IDC projects social, mobile, analytics and cloud will dominate 89 percent of global IT spending growth this year.
Written by Joe McKendrick, Contributing Writer

IDC recently issued a set of predictions for the year ahead, with the common thread is the rise of a "third platform," what it calls an "emerging platform for growth and innovation built on the technology pillars of mobile computing, cloud services, big data and analytics, and social networking."

Buildings-Time Warner Columbus Circle NY-photo by Joe McKendrick
Photo: Joe McKendrick

That's quite a big, hairy term to describe the convergence of the next-generation technologies and methodologies reshaping the organization.  (And I mean the entire organization, not just IT departments.)
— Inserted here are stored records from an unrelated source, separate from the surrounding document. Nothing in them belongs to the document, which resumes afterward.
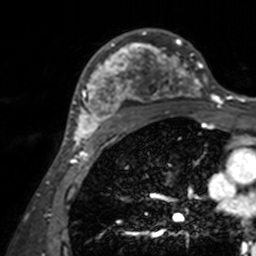
Breast MRI, one axial slice; position 95 of 160 along the scan axis; cropped to one breast; dynamic contrast-enhanced series, time point 2 of 7 at this slice position (early post-contrast); 3 T; TE 1.7 ms, TR 4 ms; 256 × 256 image matrix. Female patient.
Annotated regions visible in this slice (semi-automatically segmented with operator editing):
- enhancing-tissue mask used for the functional tumour volume (all voxels passing the contrast-enhancement thresholds inside the analysis volume; usually the tumour): bounding box (x1, y1, x2, y2) in pixels: (71, 29, 206, 143)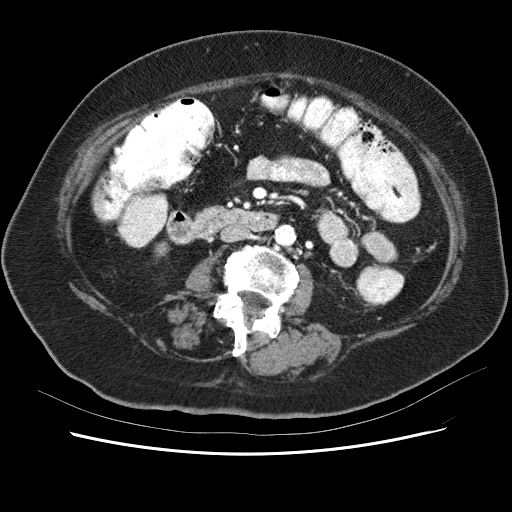
Contrast-enhanced abdominal CT (liver protocol), one axial slice; slice 7 of 62 in the series (ordered by position); 120 kVp; soft-tissue window (W 400 / L 40 HU); 2.5 mm slice thickness; 512 × 512 image matrix, field of view 340 × 340 mm. From the clinical record (not read from this slice): diagnosis: hepatocellular carcinoma (patient treated with transarterial chemoembolisation; whether this scan precedes or follows treatment is not stated here); TNM stage (as recorded): Stage-I; Child-Pugh class: B; tumour nodularity: uninodular; tumour size: 5.3 cm.
Outlined on this slice (semi-automatic segmentation, software-assisted and operator-edited):
- liver parenchyma outside the tumour (the mass and vessels are separate outlines, so this box may not span the whole liver): bounding box [x1, y1, x2, y2] px = [129, 198, 136, 202]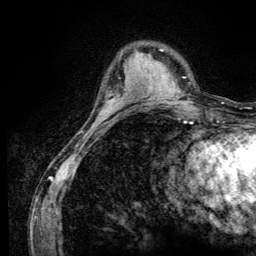
Breast MRI (dynamic contrast-enhanced), one axial slice. Slice 34 of 134 in the series (ordered by position). Cropped to one breast. Dynamic contrast-enhanced series, time point 2 of 6 at this slice position (early post-contrast). 3 T. TE 4.2 ms, TR 8.6 ms. 1.2 mm slice thickness. 256 × 256 image matrix. Female patient.
Outlined on this slice (semi-automatically segmented with operator editing):
- enhancing-tissue mask used for the functional tumour volume (all voxels passing the contrast-enhancement thresholds inside the analysis volume; usually the tumour): bounding box [x1, y1, x2, y2] px = [100, 100, 113, 117]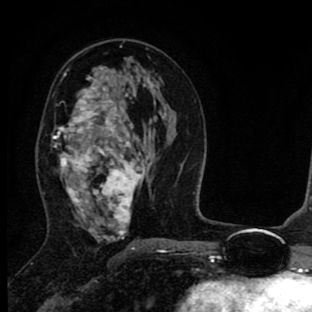
Breast MRI (dynamic contrast-enhanced), one axial slice. Cropped to one breast. Dynamic contrast-enhanced series, time point 2 of 8 at this slice position (early post-contrast). 1.5 T. TE 2.7 ms, TR 6.6 ms. 2 mm slice thickness. 312 × 312 image matrix, field of view 183 × 183 mm. Female patient.
Structures marked on this image (semi-automatically segmented with operator editing):
- enhancing-tissue mask used for the functional tumour volume (all voxels passing the contrast-enhancement thresholds inside the analysis volume; usually the tumour): box from (x=52, y=66) to (x=146, y=239) px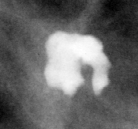
Region of interest cut from a scanned film mammogram (one marked finding); left breast; MLO view; BI-RADS breast density category 3 (scale 1–4).
- Calcifications, morphology round and regular / lucent center / dystrophic, distribution diffusely scattered; BI-RADS assessment category 2; subtlety rating 4 on a 1 (subtle) to 5 (obvious) scale; benign without callback (not worked up further).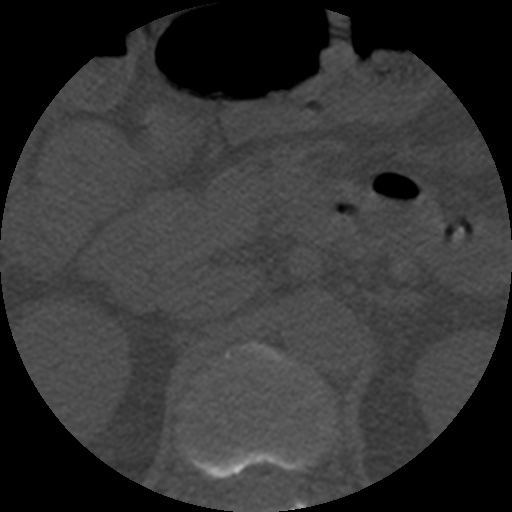
CT including the spine, one axial slice; slice 201 of 508 in the series (ordered by position); 120 kVp; bone window (W 1800 / L 400 HU); 512 × 512 image matrix. Patient age 57 years. From the clinical record (not read from this slice): primary cancer: prostate.
Outlined on this slice (semi-automatic segmentation, software-assisted and operator-edited):
- L1 vertebra: bounding box [x1, y1, x2, y2] px = [243, 344, 306, 512]
- T12 vertebra: [182, 443, 316, 479]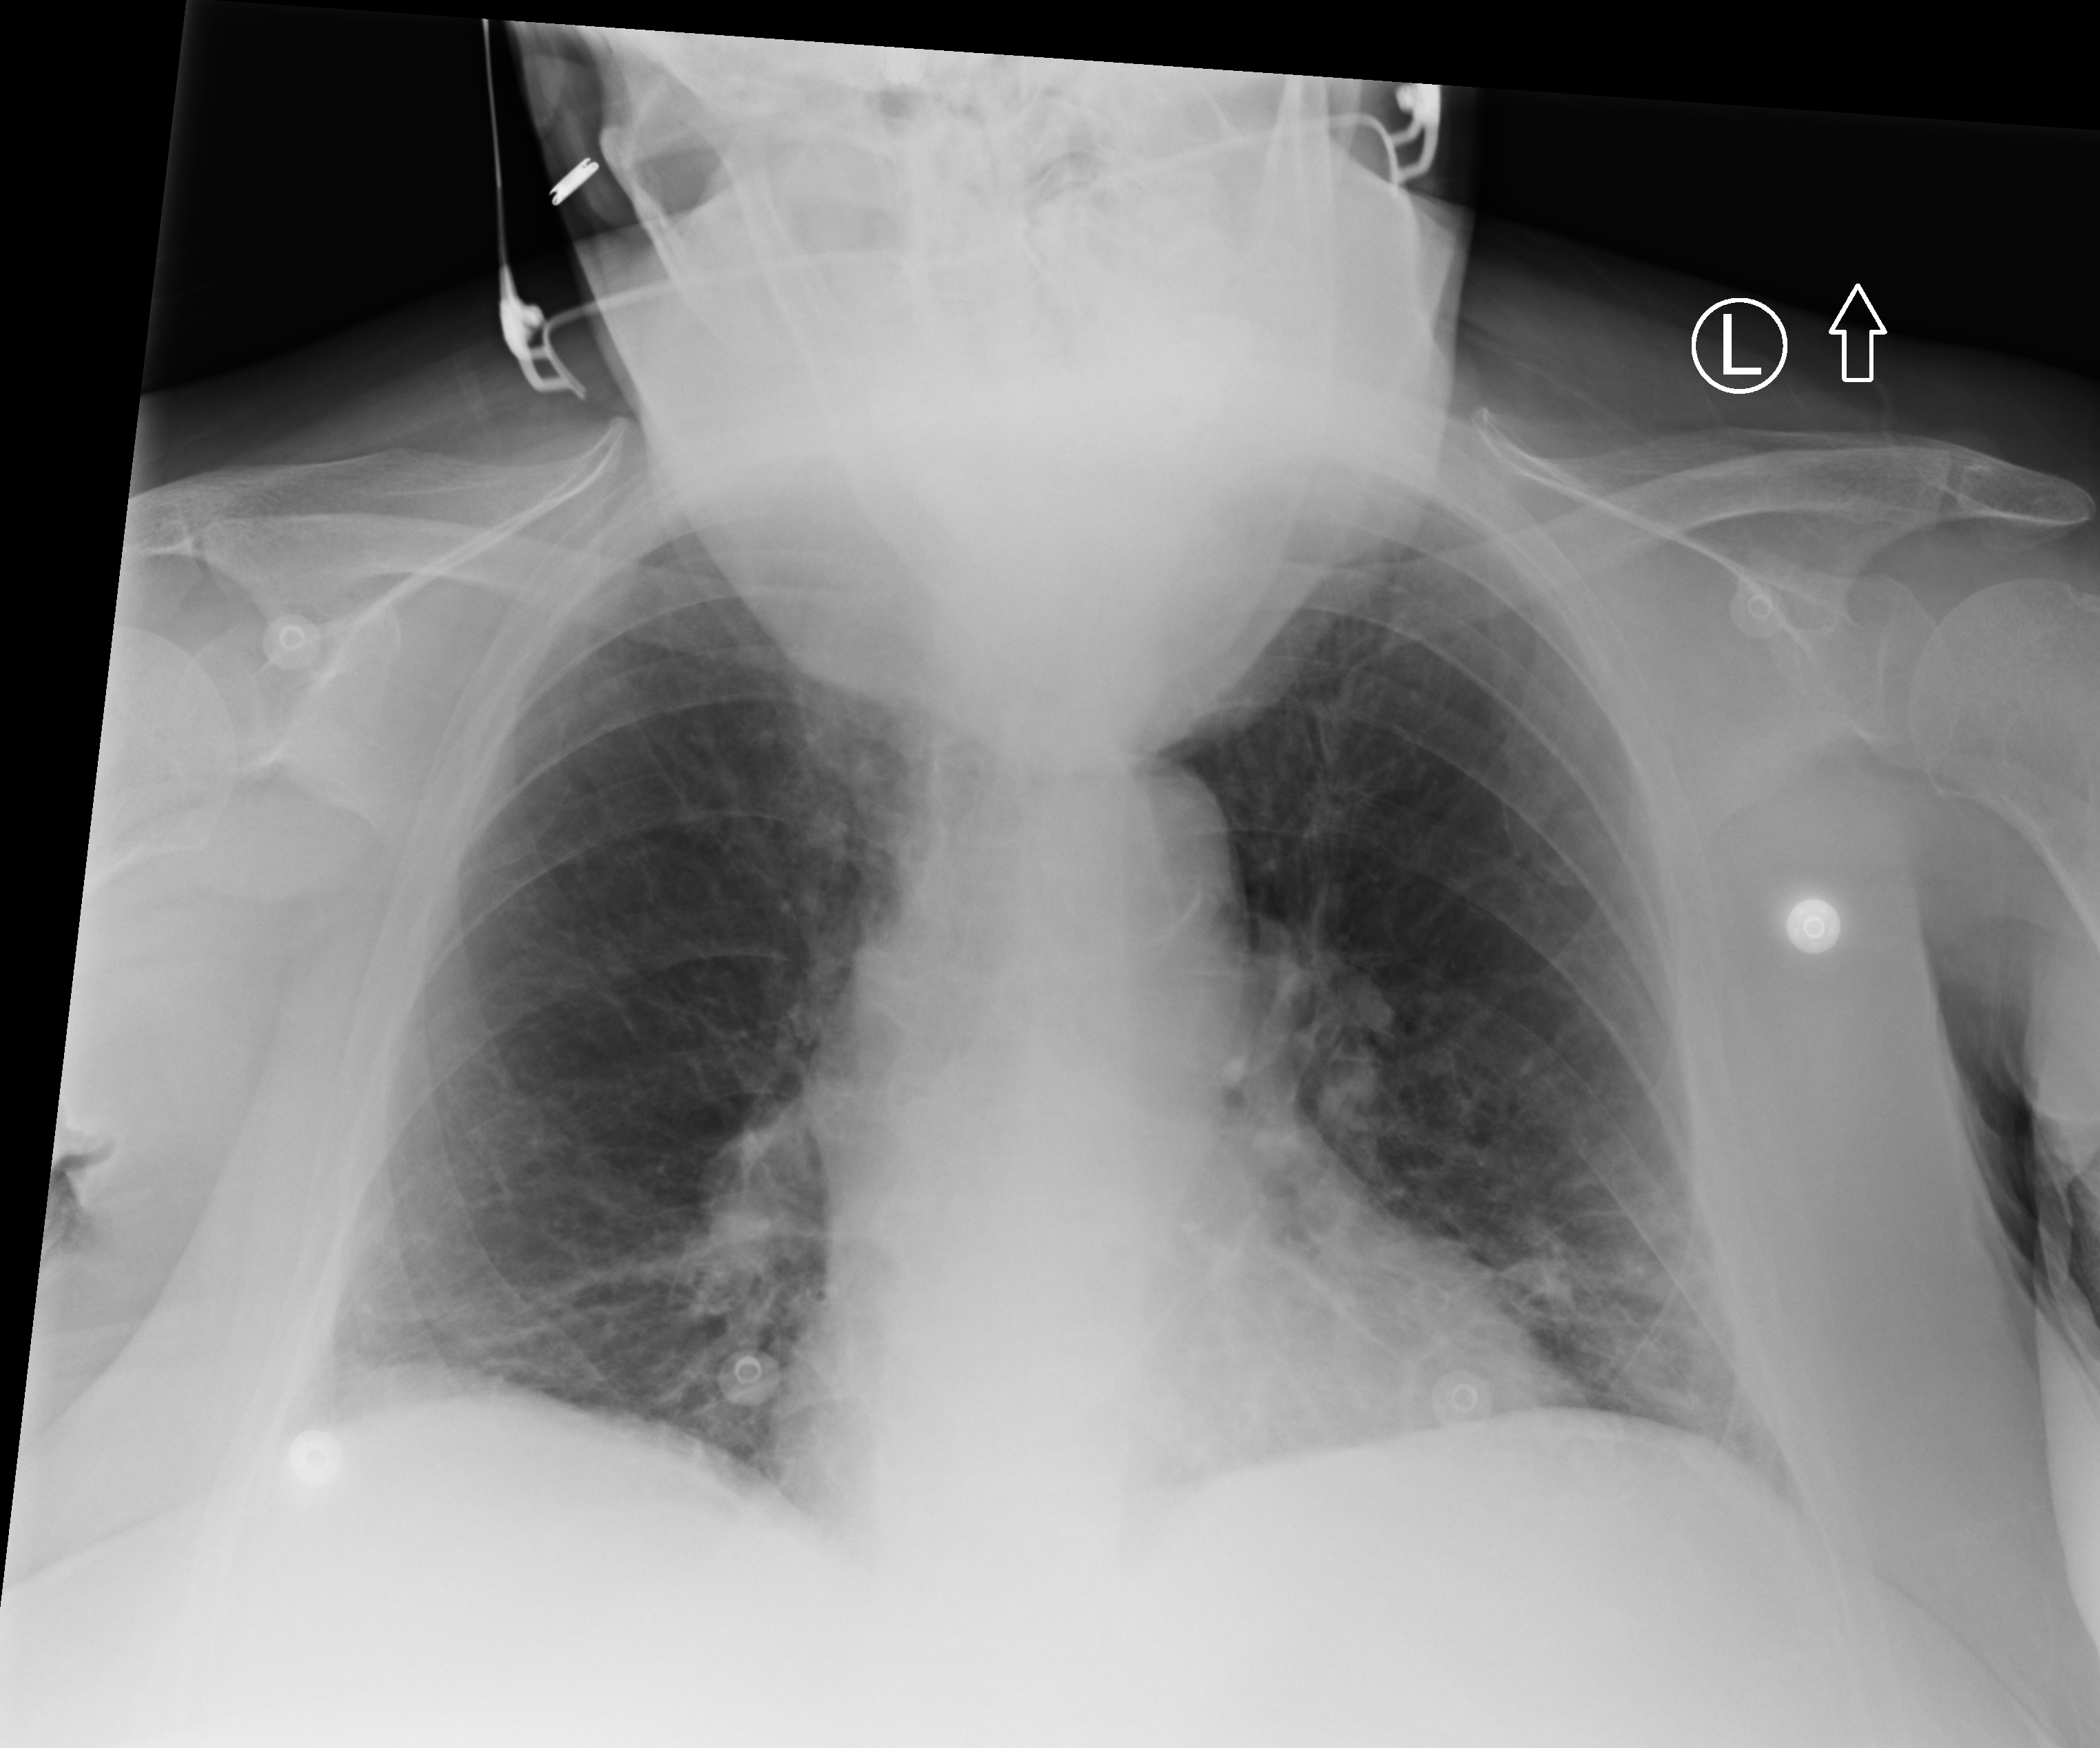
Portable chest radiograph. Female patient hospitalised with COVID-19, age 75–90 years.
Hospital-stay facts (about this admission, not read from this image; timing relative to this image not recorded): chronic kidney disease (admission record): yes; COPD (admission record): no.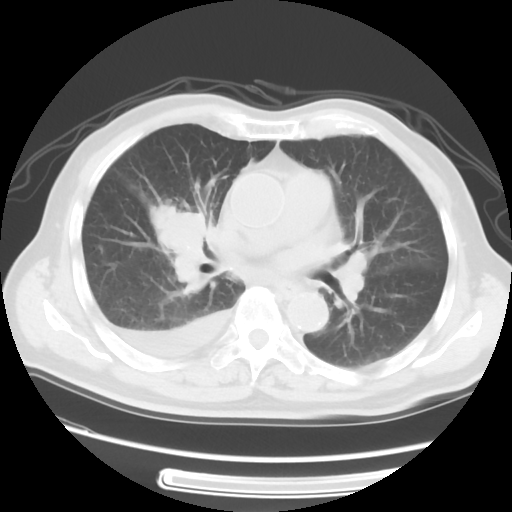
Chest CT, one axial slice; position 29 of 56 along the scan axis; reconstruction kernel STANDARD; 120 kVp; lung window (W 1500 / L -600 HU); 5 mm slice thickness; 512 × 512 image matrix, field of view 360 × 360 mm. Male patient, age 77 years. Case-level facts recorded for this patient, not image findings: clinical TNM (as recorded): T3 N3 M1b; histopathological grade: G3.
Structures marked on this image (bounding box drawn by a radiologist):
- lung tumour (recorded histology: small cell carcinoma): box from (x=139, y=191) to (x=215, y=296) px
IDC analyst Frank Gens illustrates how the third platform -- we'll call it 3P -- will reshape things over the next 12 months:

Spending on 3P technologies increase by 15 percent and capture 89 percent of worldwide IT spending growth. Total growth will be $2.1 trillion (a 5 percent increase), so IDC is projecting close to $100 billion of new spending going to social, mobile, analytics, and cloud. (Can we just call it SMAC?)  The only outcast left out of the party is the lowly PC, which will see a sales decline of 6% this year. (Though I have to ask: what exactly is a "PC" these days? A tablet computer with a keyboard attached is as much a laptop PC as the clamshell-form-factor laptop we've used for years.)

Expect to see more emphasis on Platform as a Service this year, with a transition from generic PaaS to "data-optimized PaaS." In other words, smarter PaaS, more targeted to users. This will be part of a push toward offering higher-value PaaS for developers as well as higher-value services for businesses, IDC says. An opportunity for Amazon Web Services, a threat to Google, IDC says.

Organization aggressively adopting 3P technologies have a greater opportunity to be the disruptors in their industries, IDC says. They will, in essence, become platform or cloud service providers themselves. "A key to competing in these disrupted and reinvented industries will be to create industry-focused innovation platforms (like GE’s Predix) that attract and enable large communities of innovators – dozens to hundreds will emerge in the next several years," IDC says. But rather than build these capabilities in their own data centers, they will build on top Amazon, Microsoft, IBM, Salesforce, and others' platforms.

The next phase for the 3P will be extending to the Internet of Things (IoT). Expect to be hearing a lot about IoT, with vendors pitching ways to integrate devices and sensors into the enterprise 3P.